Source records.
####

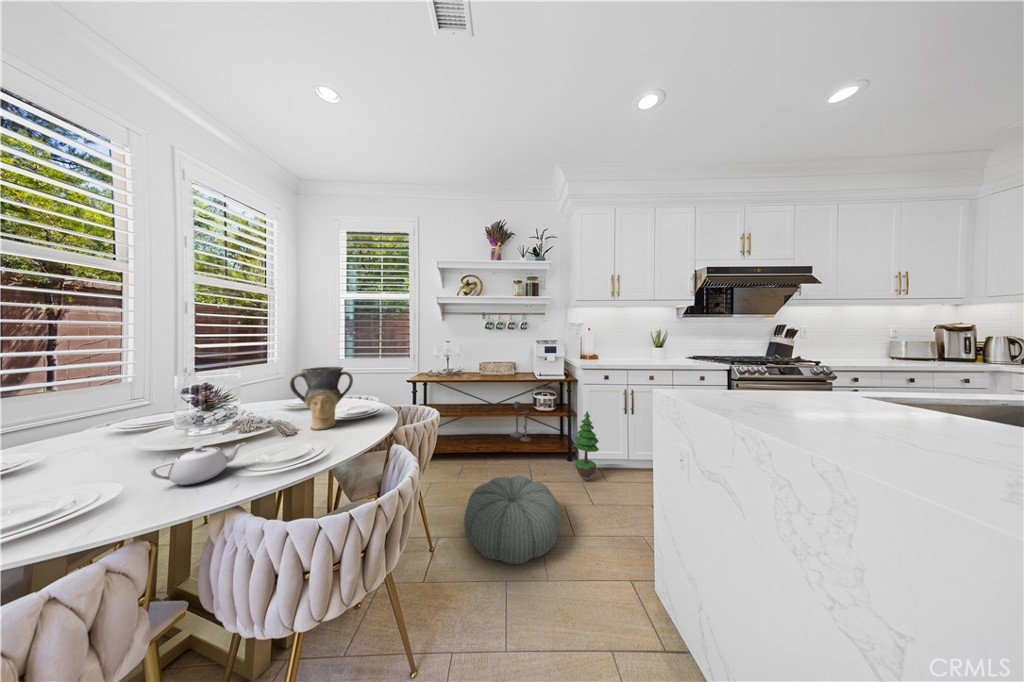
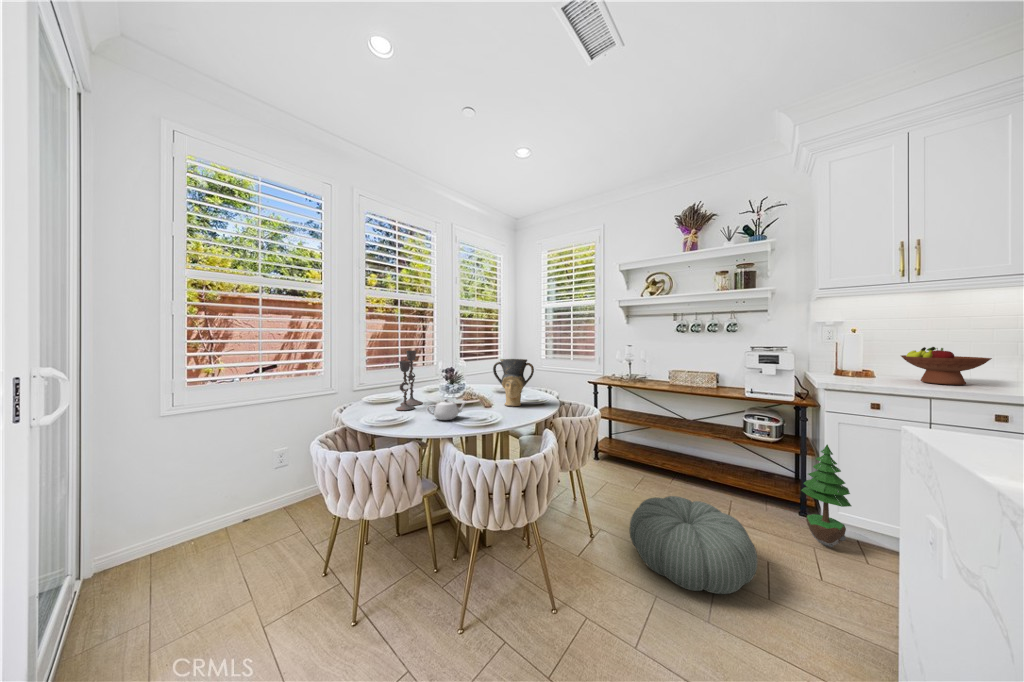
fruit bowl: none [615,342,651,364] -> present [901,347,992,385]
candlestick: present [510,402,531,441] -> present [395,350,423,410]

####

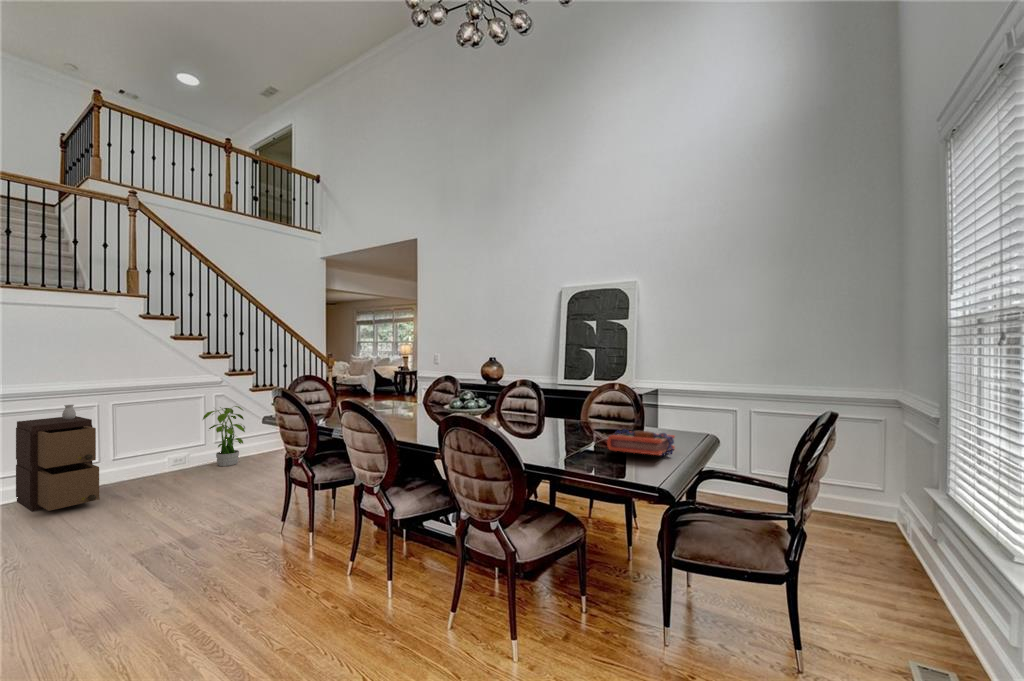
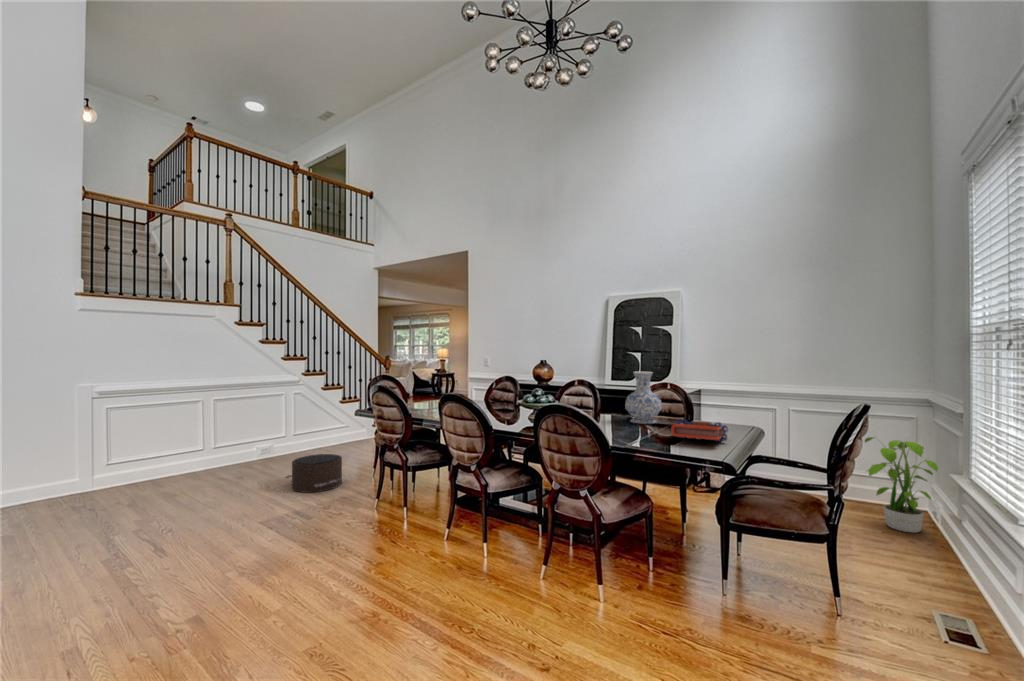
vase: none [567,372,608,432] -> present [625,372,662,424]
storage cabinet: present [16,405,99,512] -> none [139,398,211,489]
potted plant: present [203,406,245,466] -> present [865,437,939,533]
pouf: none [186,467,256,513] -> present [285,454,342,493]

####

Aim of the task.
Copy only this part of the entries above: the line with "fruit bowl: none", the line with "candlestick: present [510,402,531,441]", and the lines between, all exactly as written.

Output below.
fruit bowl: none [615,342,651,364] -> present [901,347,992,385]
candlestick: present [510,402,531,441] -> present [395,350,423,410]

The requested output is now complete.